The Los Angeles City Council on Feb. 20 approved an amendment increasing the city’s consultant contract with Ernst & Young (EY) and named subconsultants to $42 million, council members and staff said. The City Administrative Officer said the extension covers project-management work during construction and fills gaps after earlier contract terms expired.
Matt Szabo, the City Administrative Officer, told councilmembers the EY contract has evolved from a three‑year, $2 million agreement into the larger package because the firm’s role expanded from conceptual work to project management, including schedule monitoring, design review, quality assurance, milestone verification and dispute-support services. Szabo named subconsultants involved in technical work: Mott McDonald (technical subject-matter expert), an independent cost estimator, and Sign Value (signage expertise). He said some subconsultants were selected through separate procurements.
Councilmember Yaroslavski questioned procurement choices and oversight after noting the contract’s escalation “from the original three year, two million dollar agreement” to the current amendment amount. Szabo said the work since 2019 included an economic-impact study and continued project-support tasks and that the contracts were selected via open processes or separate RFPs when required.
Szabo and council members said construction is expected to continue through 2029 and that the city has budgeted a roughly $70.6 million cap for consultant-related retained costs on the project. Szabo said staff expects to exhaust the budget contemplated in prior council actions and that the administration anticipates returning for additional amendments as needed.

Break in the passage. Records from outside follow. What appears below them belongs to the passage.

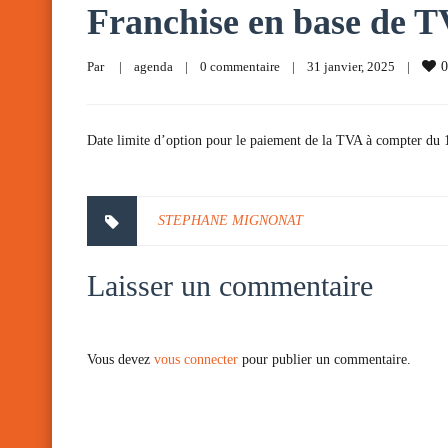
Franchise en base de 
Par     
|
agenda
|
0 commentaire
|
31 janvier, 2025    
|
0
Date limite d’option pour le paiement de la TVA à compter du 1e
STEPHANE MIGNONAT
Laisser un commentaire
Vous devez
vous connecter
pour publier un commentaire.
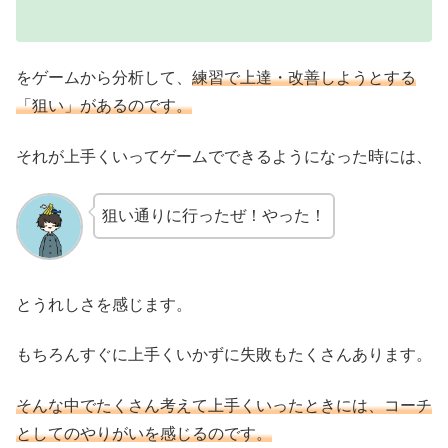
をゲームから分析して、
練習で上達・改善しようとする
「狙い」があるのです。
それが上手くいってゲームでできるようになった時には、
狙い通りに行ったぜ！やった！
とうれしさを感じます。
もちろんすぐに上手くいかずに失敗もたくさんあります。
そんな中でたくさん考えて上手くいったときには、コーチ
としてのやりがいを感じるのです。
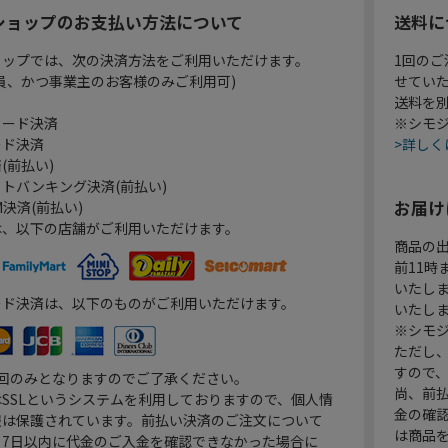
ショップのお支払い方法について
送料に
ョップでは、次の決済方法をご利用いただけます。
1回のご
員、かつ事業主のお客様のみご利用可)
せてい
送料を
カード決済
※シモジ
ード決済
>詳しく
(前払い)
トバンキング決済(前払い)
お届け
決済(前払い)
は、以下の店舗がご利用いただけます。
商品の
前11
いたし
ード決済は、以下のものがご利用いただけます。
いたし
※シモジ
ただし
すので
1回のみとなりますのでご了承ください。
尚、前
SSLというシステムを利用しておりますので、個人情
金の確
報は保護されています。前払い決済のご注文について
は商品
り7日以内に代金のご入金を確認できなかった場合に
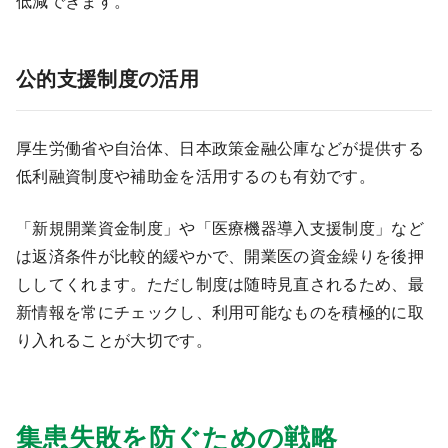
低減できます。
公的支援制度の活用
厚生労働省や自治体、日本政策金融公庫などが提供する
低利融資制度や補助金を活用するのも有効です。
「新規開業資金制度」や「医療機器導入支援制度」など
は返済条件が比較的緩やかで、開業医の資金繰りを後押
ししてくれます。ただし制度は随時見直されるため、最
新情報を常にチェックし、利用可能なものを積極的に取
り入れることが大切です。
集患失敗を防ぐための戦略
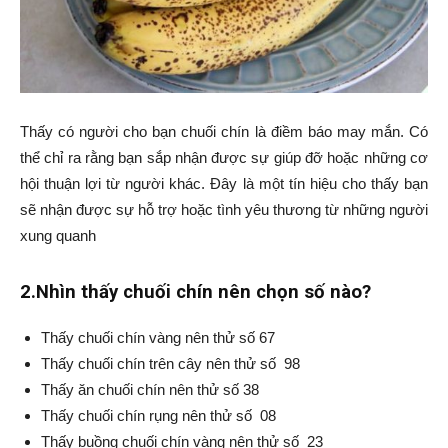
Thấy có người cho bạn chuối chín là điềm báo may mắn. Có
thể chỉ ra rằng bạn sắp nhận được sự giúp đỡ hoặc những cơ
hội thuận lợi từ người khác. Đây là một tín hiệu cho thấy bạn
sẽ nhận được sự hỗ trợ hoặc tình yêu thương từ những người
xung quanh
2.Nhìn thấy chuối chín nên chọn số nào?
Thấy chuối chín vàng nên thử số 67
Thấy chuối chín trên cây nên thử số 98
Thấy ăn chuối chín nên thử số 38
Thấy chuối chín rụng nên thử số 08
Thấy buồng chuối chín vàng nên thử số 23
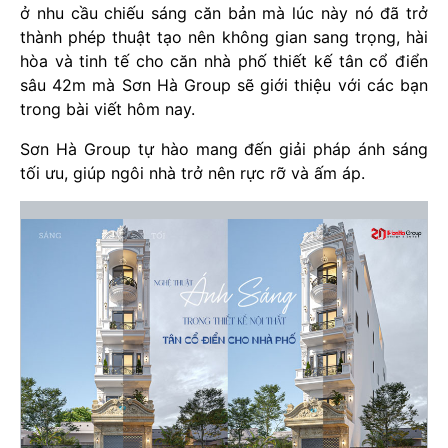
ở nhu cầu chiếu sáng căn bản mà lúc này nó đã trở
thành phép thuật tạo nên không gian sang trọng, hài
hòa và tinh tế cho căn nhà phố thiết kế tân cổ điển
sâu 42m mà Sơn Hà Group sẽ giới thiệu với các bạn
trong bài viết hôm nay.
Sơn Hà Group tự hào mang đến giải pháp ánh sáng
tối ưu, giúp ngôi nhà trở nên rực rỡ và ấm áp.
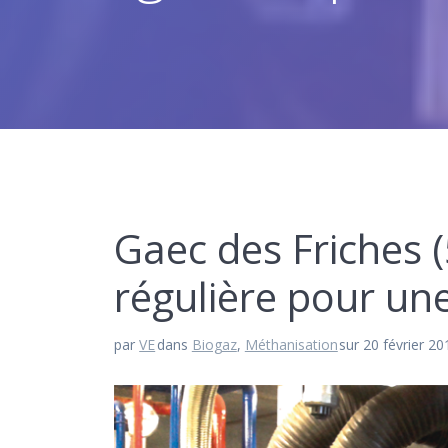
Gaec des Friches 
régulière pour un
par
VE
dans
Biogaz
,
Méthanisation
sur 20 février 20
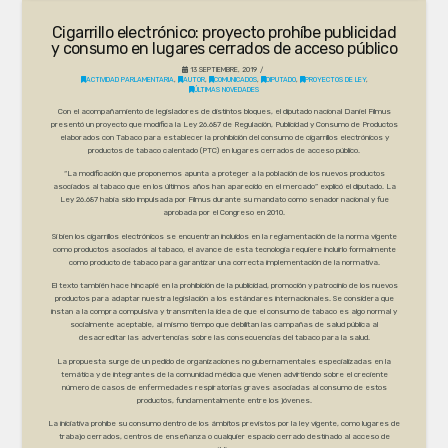
Cigarrillo electrónico: proyecto prohíbe publicidad
y consumo en lugares cerrados de acceso público
13 SEPTIEMBRE, 2019
ACTIVIDAD PARLAMENTARIA
,
AUTOR
,
COMUNICADOS
,
DIPUTADO
,
PROYECTOS DE LEY
,
ÚLTIMAS NOVEDADES
Con el acompañamiento de legisladores de distintos bloques, el diputado nacional Daniel Filmus
presentó un proyecto que modifica la Ley 26.687 de Regulación, Publicidad y Consumo de Productos
elaborados con Tabaco para establecer la prohibición del consumo de cigarrillos electrónicos y
productos de tabaco calentado (PTC) en lugares cerrados de acceso público.
“La modificación que proponemos apunta a proteger a la población de los nuevos productos
asociados al tabaco que en los últimos años han aparecido en el mercado” explicó el diputado. La
Ley 26.687 había sido impulsada por Filmus durante su mandato como senador nacional y fue
aprobada por el Congreso en 2010.
Si bien los cigarrillos electrónicos se encuentran incluidos en la reglamentación de la norma vigente
como productos asociados al tabaco, el avance de esta tecnología requiere incluirlo formalmente
como producto de tabaco para garantizar una correcta implementación de la normativa.
El texto también hace hincapié en la prohibición de la publicidad, promoción y patrocinio de los nuevos
productos para adaptar nuestra legislación a los estándares internacionales. Se considera que
instan a la compra compulsiva y transmiten la idea de que el consumo de tabaco es algo normal y
socialmente aceptable, al mismo tiempo que debilitan las campañas de salud pública al
desacreditar las advertencias sobre las consecuencias del tabaco para la salud.
La propuesta surge de un pedido de organizaciones no gubernamentales especializadas en la
temática y de integrantes de la comunidad médica que vienen advirtiendo sobre el creciente
número de casos de enfermedades respiratorias graves asociadas al consumo de estos
productos, fundamentalmente entre los jóvenes.
La iniciativa prohíbe su consumo dentro de los ámbitos previstos por la ley vigente, como lugares de
trabajo cerrados, centros de enseñanza o cualquier espacio cerrado destinado al acceso de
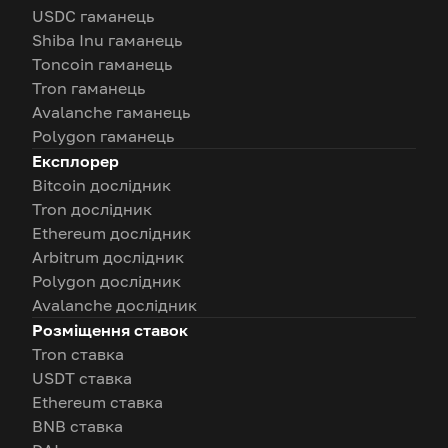
USDC гаманець
Shiba Inu гаманець
Toncoin гаманець
Tron гаманець
Avalanche гаманець
Polygon гаманець
Експлорер
Bitcoin дослідник
Tron дослідник
Ethereum дослідник
Arbitrum дослідник
Polygon дослідник
Avalanche дослідник
Розміщення ставок
Tron ставка
USDT ставка
Ethereum ставка
BNB ставка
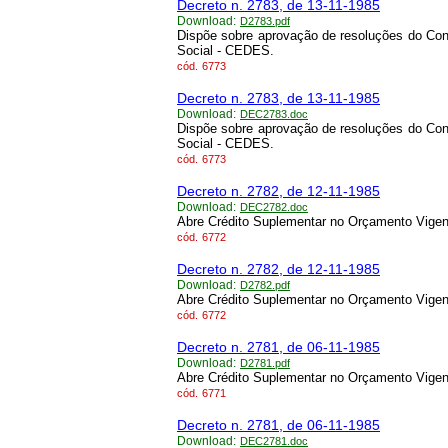
Decreto n. 2783, de 13-11-1985
Download:
D2783.pdf
Dispõe sobre aprovação de resoluções do Co
Social - CEDES.
cód.
6773
Decreto n. 2783, de 13-11-1985
Download:
DEC2783.doc
Dispõe sobre aprovação de resoluções do Co
Social - CEDES.
cód.
6773
Decreto n. 2782, de 12-11-1985
Download:
DEC2782.doc
Abre Crédito Suplementar no Orçamento Vigen
cód.
6772
Decreto n. 2782, de 12-11-1985
Download:
D2782.pdf
Abre Crédito Suplementar no Orçamento Vigen
cód.
6772
Decreto n. 2781, de 06-11-1985
Download:
D2781.pdf
Abre Crédito Suplementar no Orçamento Vigen
cód.
6771
Decreto n. 2781, de 06-11-1985
Download:
DEC2781.doc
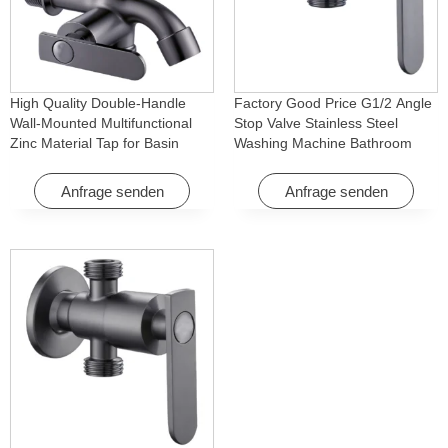
High Quality Double-Handle
Factory Good Price G1/2 Angle
Wall-Mounted Multifunctional
Stop Valve Stainless Steel
Zinc Material Tap for Basin
Washing Machine Bathroom
Washing Machine for Graden &
Faucet Accessory for
Homes
Apartments & Hotels
Anfrage senden
Anfrage senden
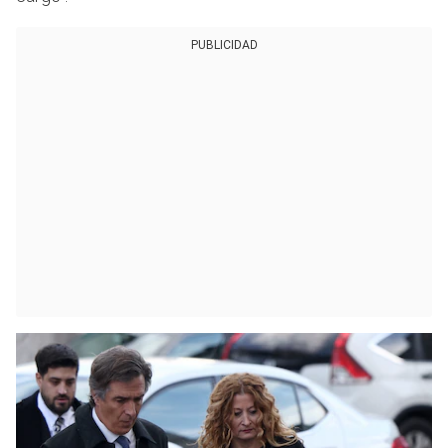
PUBLICIDAD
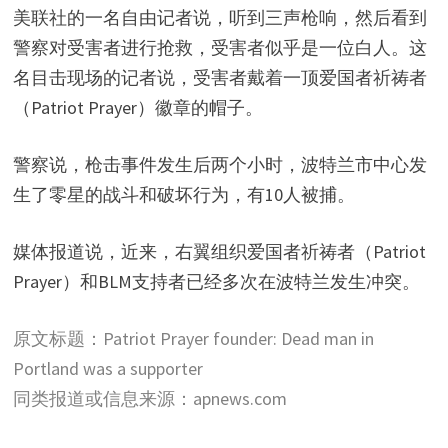
美联社的一名自由记者说，听到三声枪响，然后看到
警察对受害者进行抢救，受害者似乎是一位白人。这
名目击现场的记者说，受害者戴着一顶爱国者祈祷者
（Patriot Prayer）徽章的帽子。
警察说，枪击事件发生后两个小时，波特兰市中心发
生了零星的战斗和破坏行为，有10人被捕。
媒体报道说，近来，右翼组织爱国者祈祷者（Patriot
Prayer）和BLM支持者已经多次在波特兰发生冲突。
原文标题：Patriot Prayer founder: Dead man in
Portland was a supporter
同类报道或信息来源：apnews.com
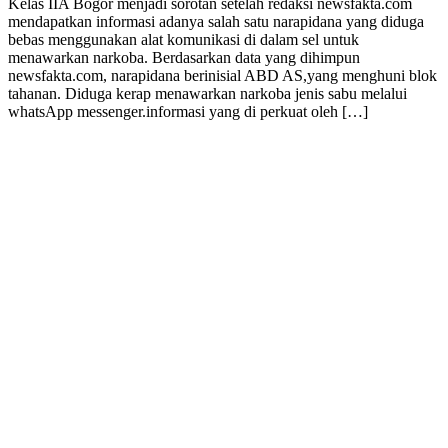
Kelas IIA Bogor menjadi sorotan setelah redaksi newsfakta.com
mendapatkan informasi adanya salah satu narapidana yang diduga
bebas menggunakan alat komunikasi di dalam sel untuk
menawarkan narkoba. Berdasarkan data yang dihimpun
newsfakta.com, narapidana berinisial ABD AS,yang menghuni blok
tahanan. Diduga kerap menawarkan narkoba jenis sabu melalui
whatsApp messenger.informasi yang di perkuat oleh […]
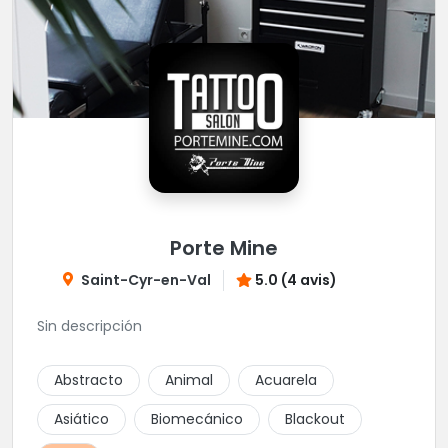
Porte Mine
Saint-Cyr-en-Val
5.0 (4 avis)
Sin descripción
Abstracto
Animal
Acuarela
Asiático
Biomecánico
Blackout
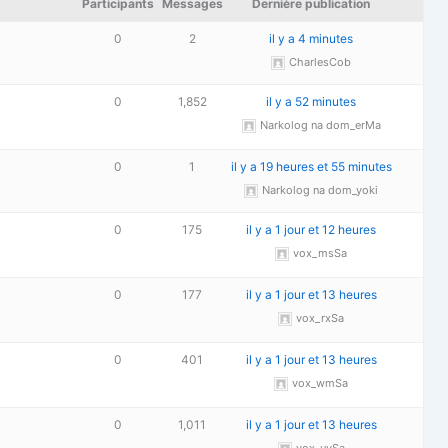
Participants
Messages
Dernière publication
0
2
il y a 4 minutes
CharlesCob
0
1,852
il y a 52 minutes
Narkolog na dom_erMa
0
1
il y a 19 heures et 55 minutes
Narkolog na dom_yoki
0
175
il y a 1 jour et 12 heures
vox_msSa
0
177
il y a 1 jour et 13 heures
vox_rxSa
0
401
il y a 1 jour et 13 heures
vox_wmSa
0
1,011
il y a 1 jour et 13 heures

Councilmember Rahman and others pressed for stronger public reporting and accountability. The CAO committed to deliver a first status report in the first week of March detailing timelines, deliverables and expenditures and to provide monthly public committee updates thereafter so council and the public can track change orders, schedule milestones and costs.
The council voted 12–0 to approve the amendment as circulated, authorizing payment for consultants whose contracts had been exhausted in December and allowing work to continue without interruption.
The contract amendment approved Tuesday does not itself transfer construction responsibility to EY: city staff said the consultants are retained to advise and protect the city’s interests and to hold the project’s developer/contracted delivery team accountable.
Next steps: staff will produce the promised status report in early March and provide monthly updates to the Budget and Finance Committee or other council forums as requested.